Shane Snow wrote a Mashable article that breaks down the differences in features between the two companies. There are a bunch of different variables that come to mind when comparing the two companies, different cities, different funding and different teams. Shane wrote a nice piece introducing both products, and in early 2009 (time of the article) most people had never heard of either service. Shane does a great job in his article of breaking down what each company is doing and how they are doing it. For instance, both services are rewarding people for check-ins by offering badges, and both services are rewarding discounts for check ins to businesses.
However, Shane’s article missed the most important part of the foursquare/gowalla race. Shane never asked why each company was building their product. I never knew the gowalla story, by that I mean I don’t know what inspired the founders to build gowalla. The foursquare story is clear though and most people following gowalla and foursquare knew the story of Dennis (the foursquare CEO). Dennis first attempted to make ‘the real world easier to use’ with dodgeball. Dodgeball was acquired by Google for a small amount. After a short stint at Google Dennis and his co-founder Alex (now foursquare’s head of product) left because Google decided to shut down dodgeball. Upset and looking for a new project, Dennis dove right back into his mission of ‘making the real world easier to use’. Dennis did not lose desire by his unfortunate stint at Google, instead he began rebuilding his vision with a new co-founder, Naveen. I think people who knew Dennis’ story understood that he was obsessed with making a cell phone a real world tool to enhance your social life and earn rewards. To answer why foursquare was started is the major differenentiator between foursquare and gowalla.
You might be thinking that foursquare also benefited from great PR/marketing in making Dennis’ story known to users. You would be right.
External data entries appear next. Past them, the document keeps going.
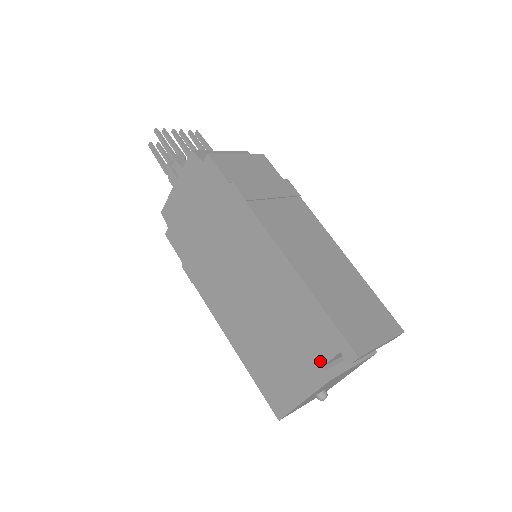
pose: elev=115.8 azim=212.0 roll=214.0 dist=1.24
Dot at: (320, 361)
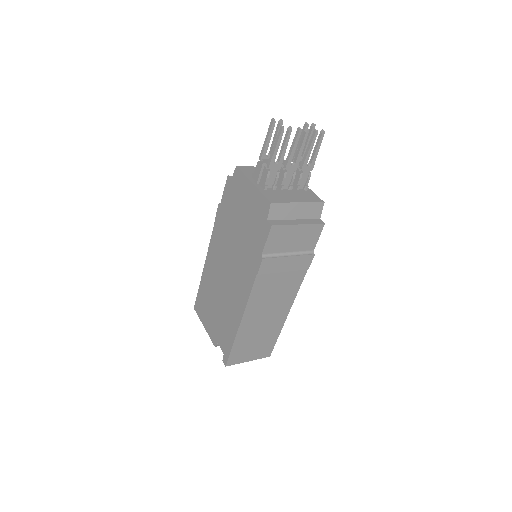
Dot at: (218, 340)
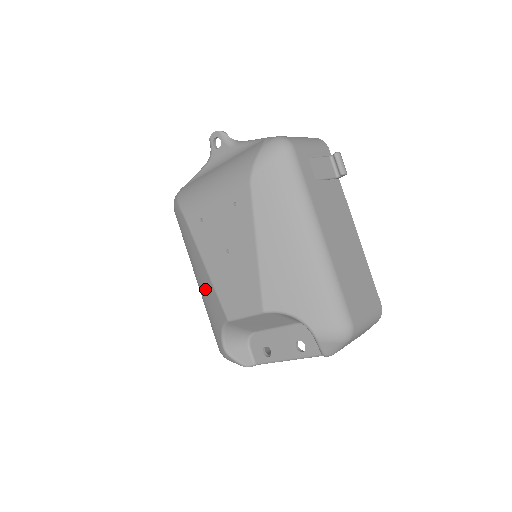
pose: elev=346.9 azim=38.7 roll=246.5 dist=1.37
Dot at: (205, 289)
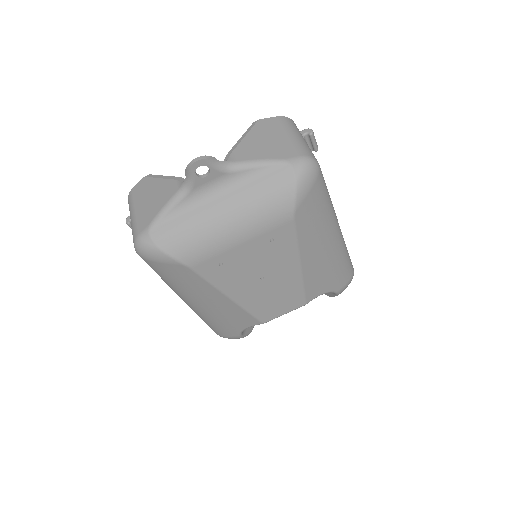
Dot at: (220, 311)
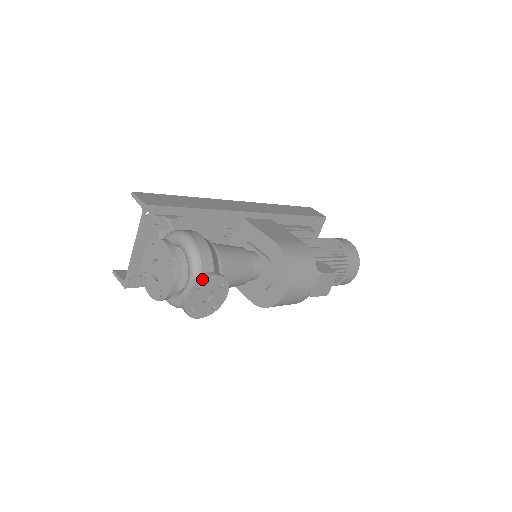
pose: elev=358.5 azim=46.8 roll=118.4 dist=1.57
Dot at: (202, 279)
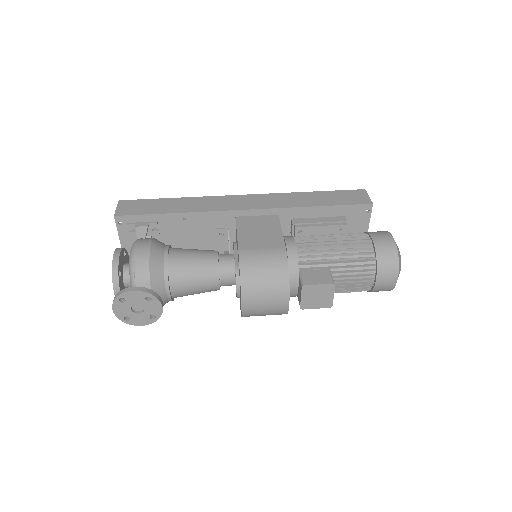
Dot at: (121, 294)
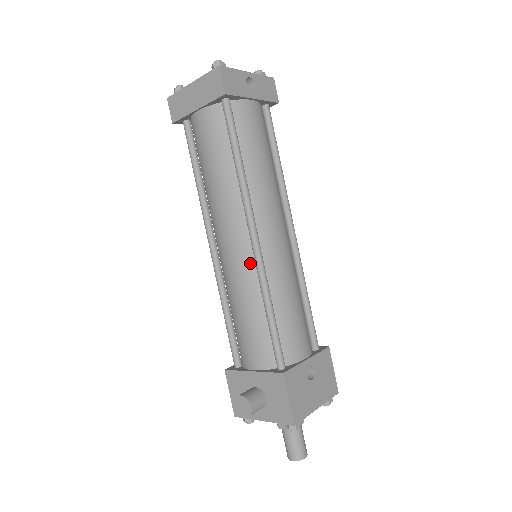
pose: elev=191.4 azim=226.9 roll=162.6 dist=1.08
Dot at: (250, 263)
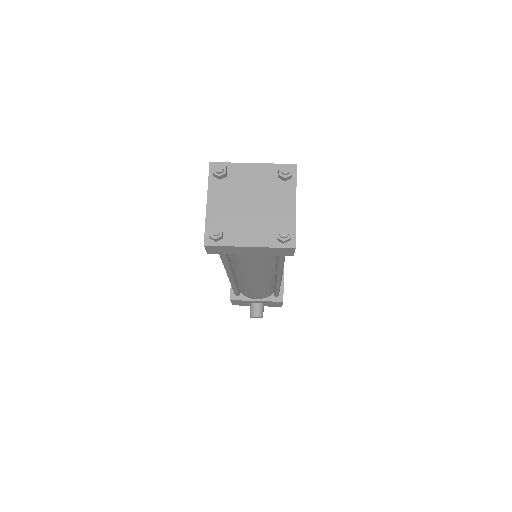
Dot at: (270, 282)
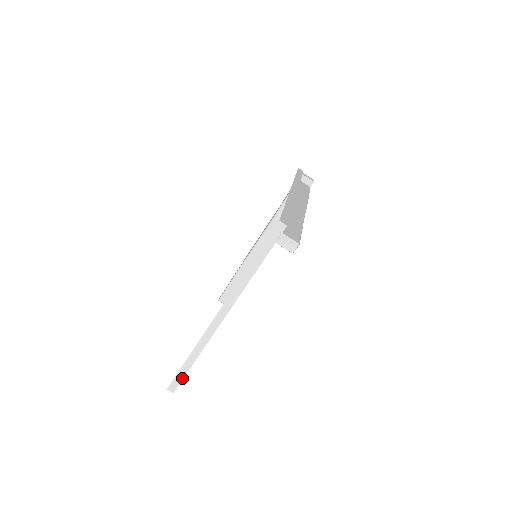
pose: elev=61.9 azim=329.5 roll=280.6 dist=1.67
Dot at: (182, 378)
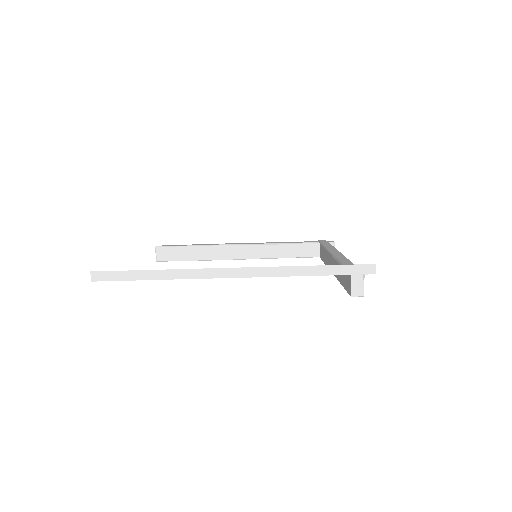
Dot at: (120, 279)
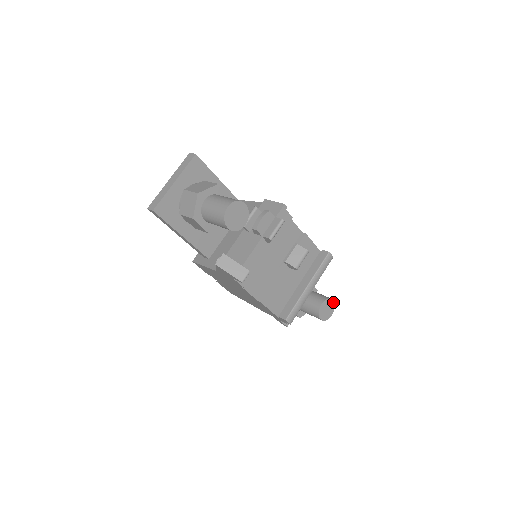
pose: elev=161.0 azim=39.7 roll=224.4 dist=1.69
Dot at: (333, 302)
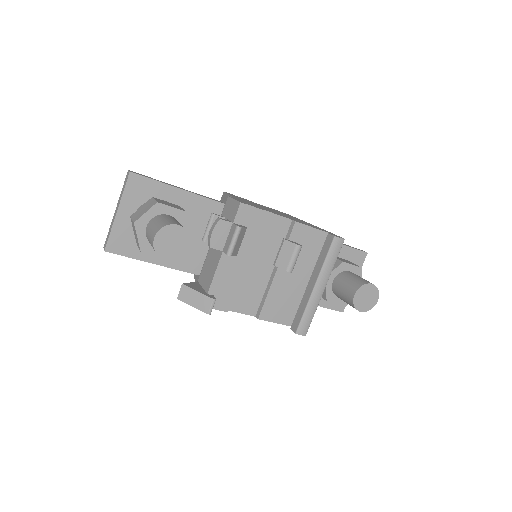
Dot at: (374, 286)
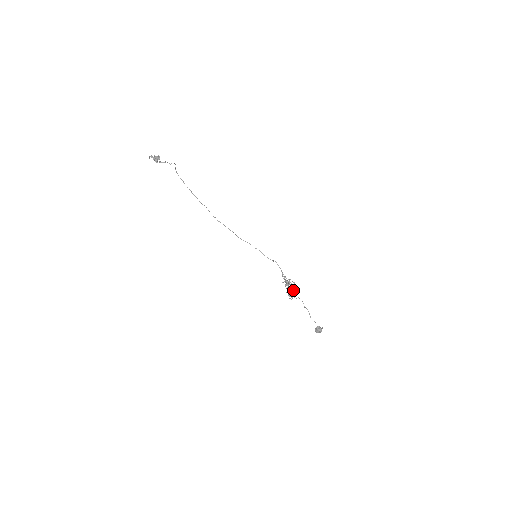
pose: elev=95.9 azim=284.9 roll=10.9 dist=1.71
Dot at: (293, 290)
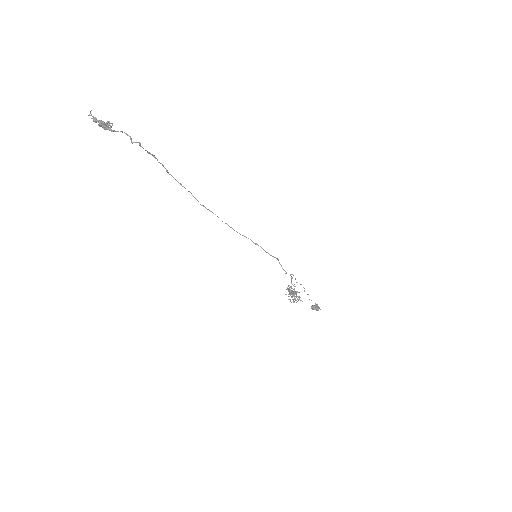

But users embracing Dennis’ longtime mission is not the only reason his compelling story is important. The employees at foursquare work hard not because they are getting paid, or have stock options, but because they are inspired. The employees are inspired by a leader who has persevered through a rocky acquisition and never given up on his vision.
The inspiration that Dennis is able to draw from his employees makes everyone work better and harder. As a consequence the product is better and the users derive the greatest benefit. I think when we ask why foursquare and gowalla build what they build we begin to uncover the fundamental reason of why foursquare was able to pull ahead of gowalla.
I wish more start-ups would have inspiring stories because at the end of the day there will always be companies working on the same thing. Most users and specifically early adopters will be swayed to use a product if they are inspired by why that product exists. Why that product exists should not be confused by what that product does or how it does it.